# Hello im new



## jeremyhenline (Mar 22, 2013)

Hey fellow chicken peep im new to this sight and would like to say howdy!!!!


----------



## HomeSkillet (Mar 1, 2013)

Good Morning! Always nice to meet another enthusiast. What's your flock like?


----------



## Energyvet (Jul 25, 2012)

Hi. Welcome to Chickenland from NJ!


----------



## rob (Jun 20, 2012)

hello and welcome. hope you enjoy the forum.


----------



## jeremyhenline (Mar 22, 2013)

I have a total of 23 at the moment 5 red sex links 3 rhoad island reds 3 barrad rocks 2 jersey giants 2 black austrolops 2 new hampshires 2 silver laced wynotes 3 silkys. 12 are chicks so i hope they all turn out hens. Any ideas on telling sex?


----------



## Roslyn (Jun 21, 2012)

Welcome!

As for telling the sex, usually around three weeks the boys will pop their combs. If you look at everyone real careful a boy will stand out.

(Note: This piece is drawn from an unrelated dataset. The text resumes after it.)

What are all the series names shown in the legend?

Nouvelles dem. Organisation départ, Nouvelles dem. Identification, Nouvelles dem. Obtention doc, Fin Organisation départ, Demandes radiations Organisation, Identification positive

Here is a link to a photo I uploaded to use to show boys and girls. The first two peeps are boys, the third is a girl. They are roughly 4 weeks old. Mama Marbles was so proud!

http://cdn.chickenforum.com/attachments/f47/1554d1349099985-males-females-100_0237.jpg


----------



## blblanchard (Mar 12, 2013)

Welcome! Lots of smarties on this forum.


----------



## 7chicks (Jun 29, 2012)

Hello from Michigan! Welcome aboard. I will forewarn you, we are picture fanatics around here. We LOVE chicken & duck pics!


----------



## fuzziebutt (Aug 7, 2012)

Welcome to the forum!!! The gals are the ones that lay the eggs...


----------



## kahiltna_flock (Sep 20, 2012)

Hello and welcome


----------



## AlexTS113 (Feb 17, 2013)

Hello from Pennsylvania!


----------



## chickenlady84 (Mar 20, 2013)

HI! from TENNESSEE


----------



## jeremyhenline (Mar 22, 2013)




----------



## roketdoc (Mar 3, 2013)

Welcome from ga. Love your pics.


----------



## jeremyhenline (Mar 22, 2013)

Thank you i appreciate it


----------



## RiverOtter54 (Feb 7, 2013)

Welcome from south east idaho! Welcome to the henhouse!!


----------



## HomeSkillet (Mar 1, 2013)

Nice pics! Thanks.


----------



## farmhand (Feb 5, 2013)

Welcome to chicken land.


----------



## Jim (Sep 26, 2012)

Welcome to the group. On that brooder, do the chicks have a way to get out of the heat if they want to? But, I am in south Texas, so, you may be up north where the two lights are just keeping it warm enough.


----------



## jeremyhenline (Mar 22, 2013)

Im in va so night temps have been in the mid 20 so 2 lights keep it right at 75


----------



## Jim (Sep 26, 2012)

jeremyhenline said:


> Im in va so night temps have been in the mid 20 so 2 lights keep it right at 75


Ok, that makes sense.


----------



## calliedc (Mar 29, 2013)

Hi I'm new to the chicken stuff to I only have two very tame quails


----------



## farmhand (Feb 5, 2013)

calliedc said:


> Hi I'm new to the chicken stuff to I only have two very tame quails


Welcome calliedc. I would encourge you to start a new thread saying your new to let everyone know who you are.


----------



## calliedc (Mar 29, 2013)

Thanks for that idea


----------



## AlexTS113 (Feb 17, 2013)

Love the pics!


----------



## kaufranc (Oct 3, 2012)

Jeremy, I love your coop and birds! The Silkies are my favorite !


----------



## jeremyhenline (Mar 22, 2013)

My wife loves them have a total of 3 now "got my dad started too lol" the two black ones are scramble and Tina turner and Cadbury is the white one. Their eggs are by far the best ive ever eaten! Thank you i need to update the pics as it is still in devlopment


----------



## Jim (Sep 26, 2012)

jeremyhenline said:


> My wife loves them have a total of 3 now "got my dad started too lol" the two black ones are scramble and Tina turner and Cadbury is the white one. Their eggs are by far the best ive ever eaten! Thank you i need to update the pics as it is still in devlopment


I just love fresh, creamy eggs for breakfast!


----------



## jeremyhenline (Mar 22, 2013)




----------



## Energyvet (Jul 25, 2012)

Paint or staying natural?


----------



## jeremyhenline (Mar 22, 2013)

reused old burnt motor oil that is exept for lil red trim


----------